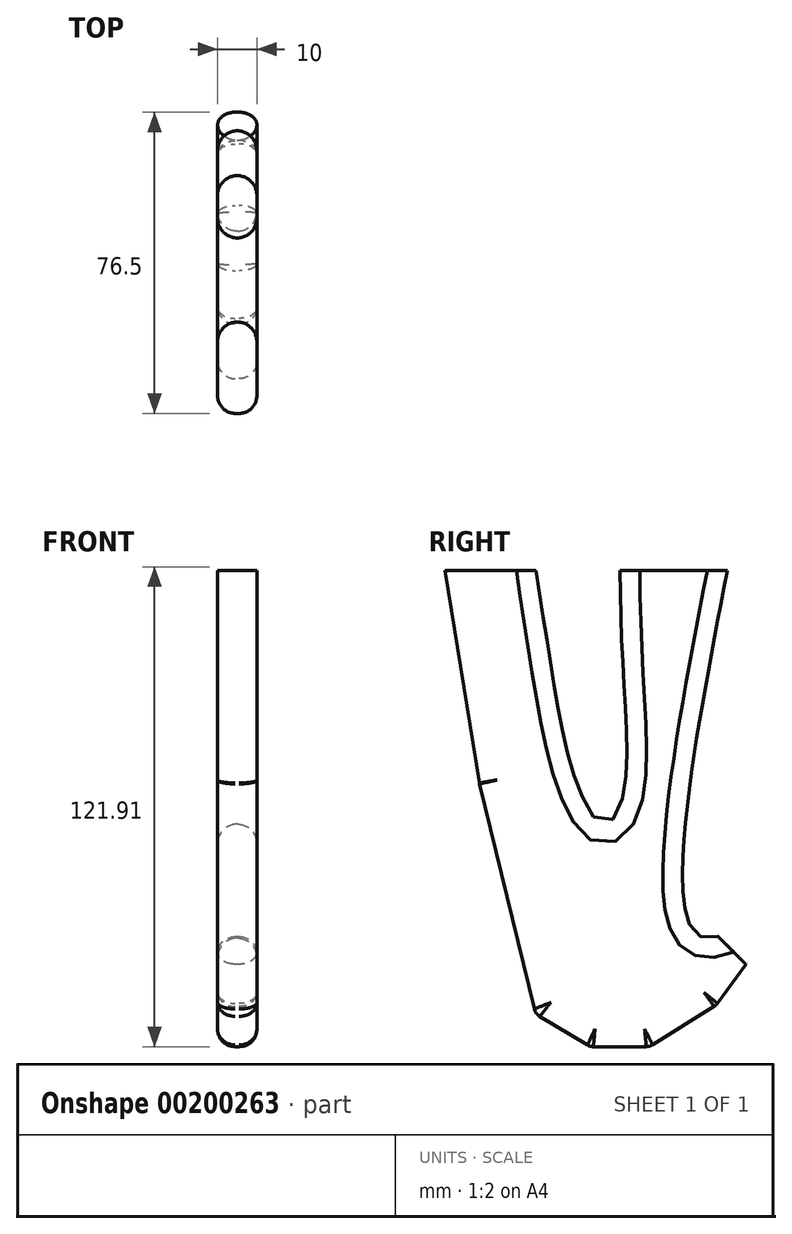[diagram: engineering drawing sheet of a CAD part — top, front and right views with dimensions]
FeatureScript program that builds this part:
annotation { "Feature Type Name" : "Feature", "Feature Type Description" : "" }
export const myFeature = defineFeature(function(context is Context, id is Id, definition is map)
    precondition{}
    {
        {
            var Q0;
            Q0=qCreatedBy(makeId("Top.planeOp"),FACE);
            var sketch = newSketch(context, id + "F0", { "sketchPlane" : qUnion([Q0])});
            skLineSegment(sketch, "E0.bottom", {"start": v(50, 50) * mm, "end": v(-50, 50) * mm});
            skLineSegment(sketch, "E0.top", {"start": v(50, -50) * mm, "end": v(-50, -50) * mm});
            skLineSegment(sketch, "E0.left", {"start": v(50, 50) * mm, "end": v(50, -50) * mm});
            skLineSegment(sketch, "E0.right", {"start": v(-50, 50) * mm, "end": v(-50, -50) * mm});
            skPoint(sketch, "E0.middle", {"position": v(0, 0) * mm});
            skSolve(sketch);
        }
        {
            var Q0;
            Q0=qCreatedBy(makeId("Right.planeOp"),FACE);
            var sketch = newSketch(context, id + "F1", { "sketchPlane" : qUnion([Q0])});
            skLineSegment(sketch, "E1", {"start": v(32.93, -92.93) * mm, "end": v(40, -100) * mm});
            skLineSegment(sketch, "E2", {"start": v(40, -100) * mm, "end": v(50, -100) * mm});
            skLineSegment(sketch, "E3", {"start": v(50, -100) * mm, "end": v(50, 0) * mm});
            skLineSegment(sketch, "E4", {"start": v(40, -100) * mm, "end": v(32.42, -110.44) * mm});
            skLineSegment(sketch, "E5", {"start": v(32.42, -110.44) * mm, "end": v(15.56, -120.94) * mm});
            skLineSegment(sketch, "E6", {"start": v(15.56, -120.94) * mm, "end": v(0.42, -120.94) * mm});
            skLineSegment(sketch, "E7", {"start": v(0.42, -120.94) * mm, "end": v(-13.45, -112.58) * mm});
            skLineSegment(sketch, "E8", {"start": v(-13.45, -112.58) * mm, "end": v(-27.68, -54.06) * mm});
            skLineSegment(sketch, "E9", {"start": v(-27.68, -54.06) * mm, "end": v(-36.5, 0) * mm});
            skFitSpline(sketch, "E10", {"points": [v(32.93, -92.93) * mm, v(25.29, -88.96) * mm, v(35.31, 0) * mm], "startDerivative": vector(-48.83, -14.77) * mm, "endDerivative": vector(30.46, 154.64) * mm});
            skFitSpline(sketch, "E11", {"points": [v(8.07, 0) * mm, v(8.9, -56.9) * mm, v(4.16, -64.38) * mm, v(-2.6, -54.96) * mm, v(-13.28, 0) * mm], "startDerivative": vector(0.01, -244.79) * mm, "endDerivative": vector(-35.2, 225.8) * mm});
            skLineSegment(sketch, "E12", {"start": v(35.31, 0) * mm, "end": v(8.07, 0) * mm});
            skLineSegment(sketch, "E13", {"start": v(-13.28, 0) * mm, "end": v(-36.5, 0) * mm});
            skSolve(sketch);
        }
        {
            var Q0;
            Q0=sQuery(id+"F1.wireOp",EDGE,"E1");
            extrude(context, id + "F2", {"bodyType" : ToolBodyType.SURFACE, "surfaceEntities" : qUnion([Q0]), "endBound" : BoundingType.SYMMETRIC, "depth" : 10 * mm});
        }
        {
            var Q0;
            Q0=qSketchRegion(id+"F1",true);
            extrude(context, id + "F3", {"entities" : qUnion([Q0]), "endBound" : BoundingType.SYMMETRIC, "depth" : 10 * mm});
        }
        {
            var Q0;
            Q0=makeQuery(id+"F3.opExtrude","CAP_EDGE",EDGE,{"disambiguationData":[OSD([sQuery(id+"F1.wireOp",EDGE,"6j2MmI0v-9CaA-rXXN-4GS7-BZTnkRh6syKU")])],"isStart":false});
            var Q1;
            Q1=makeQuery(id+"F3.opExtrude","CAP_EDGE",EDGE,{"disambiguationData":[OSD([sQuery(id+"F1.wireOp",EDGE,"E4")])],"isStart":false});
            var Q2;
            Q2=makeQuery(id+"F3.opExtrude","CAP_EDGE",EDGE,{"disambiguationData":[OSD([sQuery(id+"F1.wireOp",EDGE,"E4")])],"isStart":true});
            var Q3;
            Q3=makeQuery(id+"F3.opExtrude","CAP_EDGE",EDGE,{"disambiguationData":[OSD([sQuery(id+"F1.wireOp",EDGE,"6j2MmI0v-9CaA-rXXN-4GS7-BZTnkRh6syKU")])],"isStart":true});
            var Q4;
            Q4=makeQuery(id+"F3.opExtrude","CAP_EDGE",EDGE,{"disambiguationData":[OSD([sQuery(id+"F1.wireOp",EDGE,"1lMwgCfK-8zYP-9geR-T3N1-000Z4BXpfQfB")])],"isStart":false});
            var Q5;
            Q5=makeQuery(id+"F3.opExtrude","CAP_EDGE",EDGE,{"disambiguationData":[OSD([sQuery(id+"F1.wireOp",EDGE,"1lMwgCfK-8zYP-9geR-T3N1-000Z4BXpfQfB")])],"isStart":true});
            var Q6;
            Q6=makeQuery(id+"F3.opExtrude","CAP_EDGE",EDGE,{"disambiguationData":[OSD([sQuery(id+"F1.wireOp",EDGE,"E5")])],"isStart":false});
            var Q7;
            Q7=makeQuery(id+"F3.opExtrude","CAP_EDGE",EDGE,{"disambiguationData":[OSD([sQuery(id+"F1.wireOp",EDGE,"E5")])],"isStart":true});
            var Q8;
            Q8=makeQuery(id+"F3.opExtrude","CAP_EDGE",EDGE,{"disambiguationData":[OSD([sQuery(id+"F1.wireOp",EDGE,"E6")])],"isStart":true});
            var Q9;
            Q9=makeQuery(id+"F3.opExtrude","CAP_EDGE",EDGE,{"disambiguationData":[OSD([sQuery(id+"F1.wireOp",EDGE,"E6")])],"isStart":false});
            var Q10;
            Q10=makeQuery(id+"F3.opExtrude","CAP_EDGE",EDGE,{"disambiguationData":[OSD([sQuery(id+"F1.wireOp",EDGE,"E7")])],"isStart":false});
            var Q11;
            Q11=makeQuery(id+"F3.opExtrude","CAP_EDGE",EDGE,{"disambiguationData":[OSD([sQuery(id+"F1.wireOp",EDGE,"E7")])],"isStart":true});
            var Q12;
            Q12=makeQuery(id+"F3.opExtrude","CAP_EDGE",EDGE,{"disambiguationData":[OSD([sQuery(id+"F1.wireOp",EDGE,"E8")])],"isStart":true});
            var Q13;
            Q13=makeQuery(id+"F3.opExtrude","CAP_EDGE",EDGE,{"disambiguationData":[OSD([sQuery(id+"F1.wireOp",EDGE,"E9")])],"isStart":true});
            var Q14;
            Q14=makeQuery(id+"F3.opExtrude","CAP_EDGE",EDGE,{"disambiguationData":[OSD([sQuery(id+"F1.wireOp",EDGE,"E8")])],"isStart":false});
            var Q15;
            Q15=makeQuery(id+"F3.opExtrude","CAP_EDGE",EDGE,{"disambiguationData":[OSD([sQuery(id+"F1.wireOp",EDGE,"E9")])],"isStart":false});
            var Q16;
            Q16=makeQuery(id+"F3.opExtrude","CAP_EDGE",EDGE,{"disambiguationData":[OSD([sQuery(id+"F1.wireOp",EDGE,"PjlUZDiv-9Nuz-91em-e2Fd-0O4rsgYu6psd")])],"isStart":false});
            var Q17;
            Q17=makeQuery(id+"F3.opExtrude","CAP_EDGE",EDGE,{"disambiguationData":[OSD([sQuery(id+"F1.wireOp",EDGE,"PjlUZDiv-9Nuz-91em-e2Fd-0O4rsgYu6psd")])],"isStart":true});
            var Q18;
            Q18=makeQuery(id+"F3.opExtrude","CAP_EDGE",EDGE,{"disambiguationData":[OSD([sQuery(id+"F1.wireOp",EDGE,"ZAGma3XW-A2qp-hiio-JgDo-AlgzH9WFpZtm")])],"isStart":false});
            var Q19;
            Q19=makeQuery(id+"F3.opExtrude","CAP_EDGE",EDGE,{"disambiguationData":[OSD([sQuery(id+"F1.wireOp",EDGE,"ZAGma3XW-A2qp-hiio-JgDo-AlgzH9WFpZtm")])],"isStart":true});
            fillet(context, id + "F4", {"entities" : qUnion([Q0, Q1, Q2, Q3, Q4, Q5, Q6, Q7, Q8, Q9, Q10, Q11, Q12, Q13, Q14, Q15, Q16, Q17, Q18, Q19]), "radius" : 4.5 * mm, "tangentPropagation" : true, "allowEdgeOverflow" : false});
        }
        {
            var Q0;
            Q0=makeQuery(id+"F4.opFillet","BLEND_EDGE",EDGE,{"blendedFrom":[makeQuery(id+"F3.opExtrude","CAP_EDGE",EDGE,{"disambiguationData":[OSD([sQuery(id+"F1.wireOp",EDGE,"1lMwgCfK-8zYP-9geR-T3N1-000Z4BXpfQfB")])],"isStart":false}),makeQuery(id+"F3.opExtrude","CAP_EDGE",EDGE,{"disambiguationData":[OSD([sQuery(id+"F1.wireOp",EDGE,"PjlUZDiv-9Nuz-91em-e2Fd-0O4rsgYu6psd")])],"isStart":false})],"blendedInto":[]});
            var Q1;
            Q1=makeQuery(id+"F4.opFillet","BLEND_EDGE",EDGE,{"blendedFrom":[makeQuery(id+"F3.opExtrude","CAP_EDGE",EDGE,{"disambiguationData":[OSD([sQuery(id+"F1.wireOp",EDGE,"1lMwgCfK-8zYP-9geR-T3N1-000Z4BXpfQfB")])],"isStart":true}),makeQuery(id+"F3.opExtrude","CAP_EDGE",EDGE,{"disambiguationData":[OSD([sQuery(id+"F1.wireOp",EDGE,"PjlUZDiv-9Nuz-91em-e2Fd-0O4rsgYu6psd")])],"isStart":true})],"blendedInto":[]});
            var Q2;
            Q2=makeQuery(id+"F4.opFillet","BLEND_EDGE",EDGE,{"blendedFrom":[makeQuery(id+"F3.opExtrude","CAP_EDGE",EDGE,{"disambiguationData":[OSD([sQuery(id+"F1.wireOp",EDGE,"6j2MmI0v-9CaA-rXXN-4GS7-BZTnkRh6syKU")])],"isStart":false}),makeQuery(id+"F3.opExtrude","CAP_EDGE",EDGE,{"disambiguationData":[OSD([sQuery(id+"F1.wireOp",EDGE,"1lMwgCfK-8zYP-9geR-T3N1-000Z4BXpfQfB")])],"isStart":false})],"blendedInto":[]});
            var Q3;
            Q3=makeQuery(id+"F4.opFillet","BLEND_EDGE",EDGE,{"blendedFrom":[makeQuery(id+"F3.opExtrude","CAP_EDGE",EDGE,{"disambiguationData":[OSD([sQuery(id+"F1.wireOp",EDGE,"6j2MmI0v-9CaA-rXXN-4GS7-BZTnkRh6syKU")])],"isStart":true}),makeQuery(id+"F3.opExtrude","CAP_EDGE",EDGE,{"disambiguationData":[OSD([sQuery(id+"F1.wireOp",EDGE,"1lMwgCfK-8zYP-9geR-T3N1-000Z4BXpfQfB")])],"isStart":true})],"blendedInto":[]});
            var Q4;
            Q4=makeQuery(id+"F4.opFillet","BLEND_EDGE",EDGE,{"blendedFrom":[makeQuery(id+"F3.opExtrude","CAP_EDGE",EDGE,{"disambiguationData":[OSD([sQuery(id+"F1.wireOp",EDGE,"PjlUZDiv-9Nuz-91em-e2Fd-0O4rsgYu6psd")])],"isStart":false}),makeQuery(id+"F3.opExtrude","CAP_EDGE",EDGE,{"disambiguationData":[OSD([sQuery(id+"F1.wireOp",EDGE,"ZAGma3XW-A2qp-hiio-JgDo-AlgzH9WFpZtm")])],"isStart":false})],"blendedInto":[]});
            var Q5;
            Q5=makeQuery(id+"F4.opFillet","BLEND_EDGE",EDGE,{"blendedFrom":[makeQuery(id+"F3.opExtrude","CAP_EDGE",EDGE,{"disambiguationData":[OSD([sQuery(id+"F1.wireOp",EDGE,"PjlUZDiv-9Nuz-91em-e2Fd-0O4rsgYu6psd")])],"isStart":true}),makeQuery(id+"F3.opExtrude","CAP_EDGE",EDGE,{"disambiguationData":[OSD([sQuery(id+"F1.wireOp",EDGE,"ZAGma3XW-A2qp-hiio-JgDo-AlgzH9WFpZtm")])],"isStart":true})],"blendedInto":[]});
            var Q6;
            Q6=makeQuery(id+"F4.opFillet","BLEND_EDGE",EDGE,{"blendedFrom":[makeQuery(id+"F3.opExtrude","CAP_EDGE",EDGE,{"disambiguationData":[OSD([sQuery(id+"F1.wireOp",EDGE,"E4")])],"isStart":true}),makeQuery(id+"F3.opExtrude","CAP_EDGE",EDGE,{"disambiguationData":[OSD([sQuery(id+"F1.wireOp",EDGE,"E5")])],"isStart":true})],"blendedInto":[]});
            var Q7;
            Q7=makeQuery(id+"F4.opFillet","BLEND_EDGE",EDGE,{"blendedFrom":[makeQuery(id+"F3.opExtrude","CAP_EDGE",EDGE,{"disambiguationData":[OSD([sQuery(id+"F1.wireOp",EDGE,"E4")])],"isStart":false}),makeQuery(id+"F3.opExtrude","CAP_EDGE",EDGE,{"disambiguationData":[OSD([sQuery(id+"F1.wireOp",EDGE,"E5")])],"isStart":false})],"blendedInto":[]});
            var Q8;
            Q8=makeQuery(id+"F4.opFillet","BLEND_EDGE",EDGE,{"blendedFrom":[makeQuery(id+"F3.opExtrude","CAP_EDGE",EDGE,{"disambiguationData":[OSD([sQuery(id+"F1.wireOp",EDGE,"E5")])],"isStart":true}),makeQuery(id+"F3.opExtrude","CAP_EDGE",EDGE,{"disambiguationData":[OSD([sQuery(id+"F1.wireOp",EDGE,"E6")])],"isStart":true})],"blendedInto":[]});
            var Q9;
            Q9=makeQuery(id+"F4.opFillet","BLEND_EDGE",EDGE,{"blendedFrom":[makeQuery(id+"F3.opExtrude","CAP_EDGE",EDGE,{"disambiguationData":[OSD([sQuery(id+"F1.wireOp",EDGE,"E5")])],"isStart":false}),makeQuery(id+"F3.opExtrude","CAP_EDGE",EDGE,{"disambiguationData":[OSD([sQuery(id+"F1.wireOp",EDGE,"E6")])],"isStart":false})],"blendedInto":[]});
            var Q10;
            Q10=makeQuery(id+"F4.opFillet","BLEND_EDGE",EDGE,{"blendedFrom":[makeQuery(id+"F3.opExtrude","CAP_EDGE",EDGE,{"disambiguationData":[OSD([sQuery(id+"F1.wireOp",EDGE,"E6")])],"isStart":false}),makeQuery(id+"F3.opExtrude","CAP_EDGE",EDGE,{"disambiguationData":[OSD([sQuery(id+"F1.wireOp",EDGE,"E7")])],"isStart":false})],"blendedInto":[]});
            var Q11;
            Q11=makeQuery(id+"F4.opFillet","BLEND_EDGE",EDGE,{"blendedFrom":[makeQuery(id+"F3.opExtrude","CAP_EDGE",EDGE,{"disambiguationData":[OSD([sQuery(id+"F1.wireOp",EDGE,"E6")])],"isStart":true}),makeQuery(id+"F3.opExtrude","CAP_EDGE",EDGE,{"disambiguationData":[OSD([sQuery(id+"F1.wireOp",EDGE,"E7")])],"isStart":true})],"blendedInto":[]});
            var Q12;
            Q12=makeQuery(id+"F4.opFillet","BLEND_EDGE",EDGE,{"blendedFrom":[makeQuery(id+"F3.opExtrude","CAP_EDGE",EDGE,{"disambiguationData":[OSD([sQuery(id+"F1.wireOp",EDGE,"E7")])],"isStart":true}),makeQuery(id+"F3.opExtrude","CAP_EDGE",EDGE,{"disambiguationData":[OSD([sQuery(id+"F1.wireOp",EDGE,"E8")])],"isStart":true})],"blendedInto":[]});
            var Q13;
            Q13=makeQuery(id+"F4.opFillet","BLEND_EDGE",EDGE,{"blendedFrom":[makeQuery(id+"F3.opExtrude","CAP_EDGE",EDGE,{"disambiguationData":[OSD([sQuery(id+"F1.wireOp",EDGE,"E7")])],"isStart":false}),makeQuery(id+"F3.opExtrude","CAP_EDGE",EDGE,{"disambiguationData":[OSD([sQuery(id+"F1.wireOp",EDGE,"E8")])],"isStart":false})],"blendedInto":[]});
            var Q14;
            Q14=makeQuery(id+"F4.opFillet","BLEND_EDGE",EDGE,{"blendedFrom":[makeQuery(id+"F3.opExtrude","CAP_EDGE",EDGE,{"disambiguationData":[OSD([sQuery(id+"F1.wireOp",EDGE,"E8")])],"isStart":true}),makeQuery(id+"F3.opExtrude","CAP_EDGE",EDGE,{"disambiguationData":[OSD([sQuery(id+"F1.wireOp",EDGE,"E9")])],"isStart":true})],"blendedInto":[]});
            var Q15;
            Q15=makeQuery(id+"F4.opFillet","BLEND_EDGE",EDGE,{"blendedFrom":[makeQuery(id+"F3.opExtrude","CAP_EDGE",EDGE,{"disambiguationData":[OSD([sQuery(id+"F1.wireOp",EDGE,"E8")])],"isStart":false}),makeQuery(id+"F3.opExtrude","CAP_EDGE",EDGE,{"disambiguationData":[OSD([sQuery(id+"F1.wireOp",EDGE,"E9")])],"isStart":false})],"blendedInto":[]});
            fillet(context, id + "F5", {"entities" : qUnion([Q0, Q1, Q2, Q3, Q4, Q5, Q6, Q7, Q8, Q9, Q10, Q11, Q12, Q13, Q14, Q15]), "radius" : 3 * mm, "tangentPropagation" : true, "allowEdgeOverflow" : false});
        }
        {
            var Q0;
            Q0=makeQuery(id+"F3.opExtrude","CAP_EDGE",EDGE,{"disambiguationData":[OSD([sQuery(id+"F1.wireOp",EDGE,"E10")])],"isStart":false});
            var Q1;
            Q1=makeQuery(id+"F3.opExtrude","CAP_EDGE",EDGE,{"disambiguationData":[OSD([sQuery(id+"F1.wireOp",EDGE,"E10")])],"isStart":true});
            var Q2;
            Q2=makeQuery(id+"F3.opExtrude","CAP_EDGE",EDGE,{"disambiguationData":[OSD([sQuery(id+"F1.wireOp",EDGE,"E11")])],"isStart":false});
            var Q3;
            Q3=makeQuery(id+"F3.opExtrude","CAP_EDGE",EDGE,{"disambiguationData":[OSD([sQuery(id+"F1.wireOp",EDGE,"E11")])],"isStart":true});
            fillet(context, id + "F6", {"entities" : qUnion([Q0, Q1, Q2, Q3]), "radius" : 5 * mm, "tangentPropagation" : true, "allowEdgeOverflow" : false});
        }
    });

- _Directions for this task_:
Copy out the rows word for word from the start of the rows through the line that contains "export const myFeature", leaving the pictures out of your answer.

- _The reply_:
[diagram: engineering drawing sheet of a CAD part — top, front and right views with dimensions]
FeatureScript program that builds this part:
annotation { "Feature Type Name" : "Feature", "Feature Type Description" : "" }
export const myFeature = defineFeature(function(context is Context, id is Id, definition is map)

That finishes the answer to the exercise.